Oh yeah, I miss you too, Dave...

No Ted, that hairstyle doesn't look good on you either. You look vaguely like Monica Lewinsky. I notice you got contact lenses too - how's that working out?

Hmmmm...she is partially obscured by Clinton's torso, so that would be a check...but she's looking up, which seems wrong.

On the other hand, she's staring at Ted's mullet, and how can you not?

NO,NO
she's thinking "nice dork, Mullet"

Okay, I stand corrected. This photo taken seconds later when she stood up clearly indicates that Monica was there, and that Bill and Ted have mullets.

Ted, please do not continue this insane line of denial regarding the hair and Monica.
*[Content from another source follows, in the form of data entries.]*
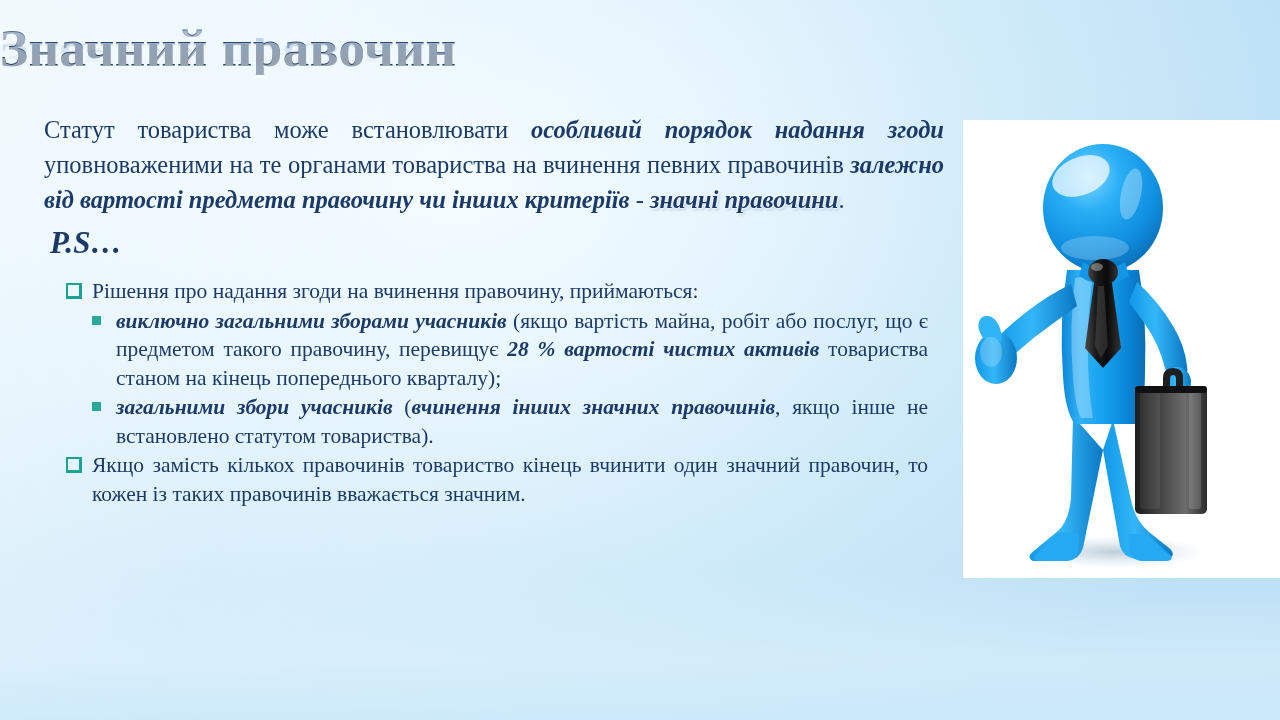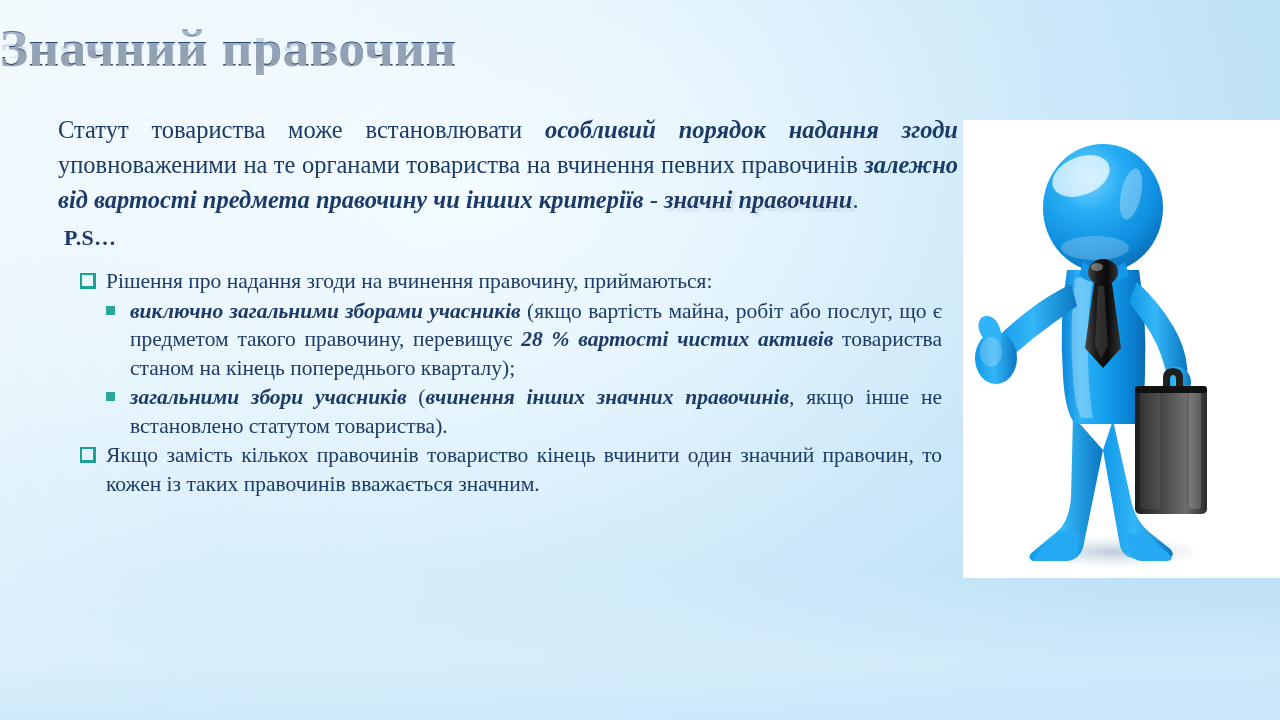--- a/index.html
+++ b/index.html
@@ -99,7 +99,7 @@
   
   .content {
     position: absolute;
-    left: 58px;
+    left: 44px;
     top: 112px;
     width: 900px;
     z-index: 4;

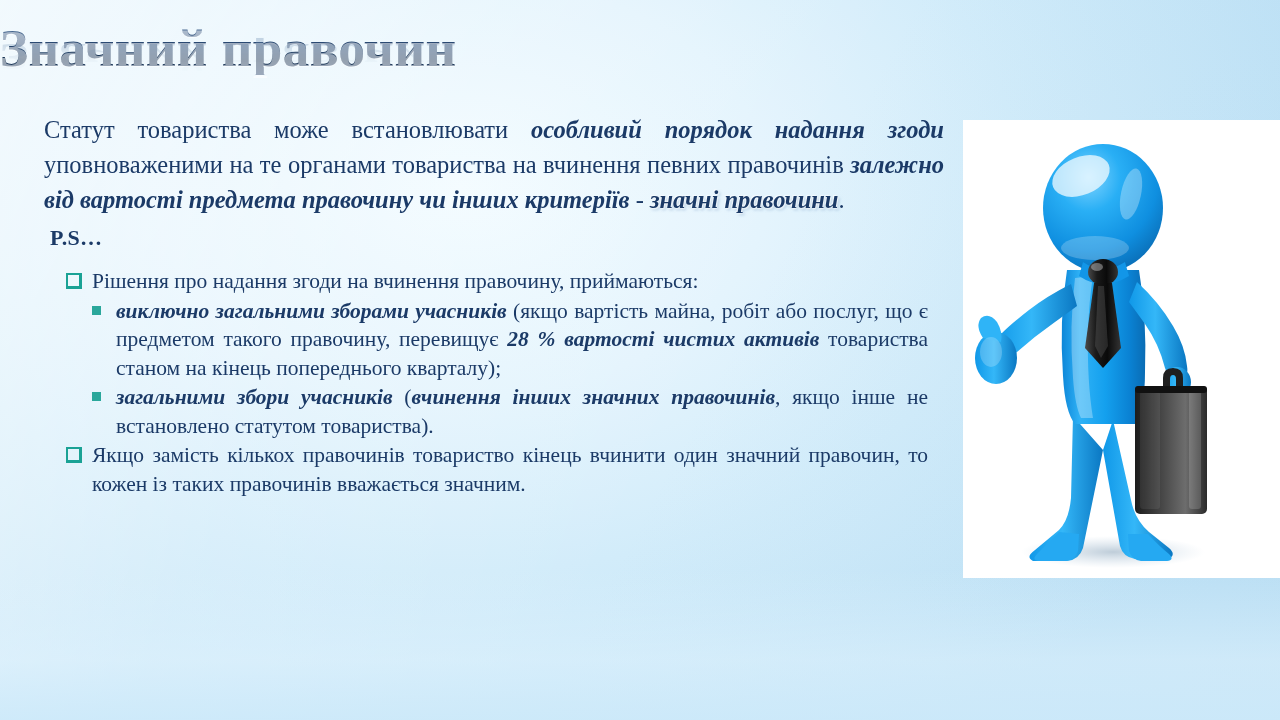--- a/index.html
+++ b/index.html
@@ -122,8 +122,9 @@
     text-shadow: 1px 1px 2px rgba(255,255,255,0.95), -1px -1px 1px rgba(255,255,255,0.7), 2px 2px 3px rgba(120,160,200,0.55);
   }
   .ps {
-    font-size: 22px;
-    font-weight: bold;
+    font-size: 31px;
+    font-weight: bold;
+    font-style: italic;
     margin: 6px 0 2px 6px;
     color: #1b3a67;
     letter-spacing: 0.3px;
It's sad.

M'sM: so it was "Star Wars: Episode III--Revenge of the ZZZZZZTTTT!,"

M'sM: so it was "Star Wars: Episode III--Revenge of the ZZZZZZTTTT!,"

MM - that's great - you should send it to DB!!!

Oh who cares,
Let's have the answer to the question most ladies are thinking here 2nite (it's nite here)

Is Ted MARRIED?

and judging by the mullet ( sorry Ted), I'm guessing not.

Eleanor - I sent it to DB....he seems to prefer catfish.

The Field Coodinator is available.

The Field Coodinator is available.

Ted -
Mullet: bad

Double post with misspelling: very bad

I am the Coodinator - and I'll be back with my mullet!

Oh look Monica had the hollandaise.

Hmmm, Ted, you're single? Get a Dave Barry haircut and we might be able to put something together. Kidding; I'm married; but you just might be the next Mahir Cagri. I kiss you!!!!!!!! Who want to come TURKEY I can invitate?

Why?

Hubby: Nanc, why is there Pepsi all over the computer and the desk?

Me: Well, I took a big swig, read Stupendous Man's comment, and *snork*

Hubby: Oh, good grief. Please go get the Windex and some paper towels, will you?

Me: Yes, dear.

*snickers her way down the hall*

avai...
*spontaneously combusts*

Ted,

I find it hard to believe you are single. You are the hottest thing since sliced bread.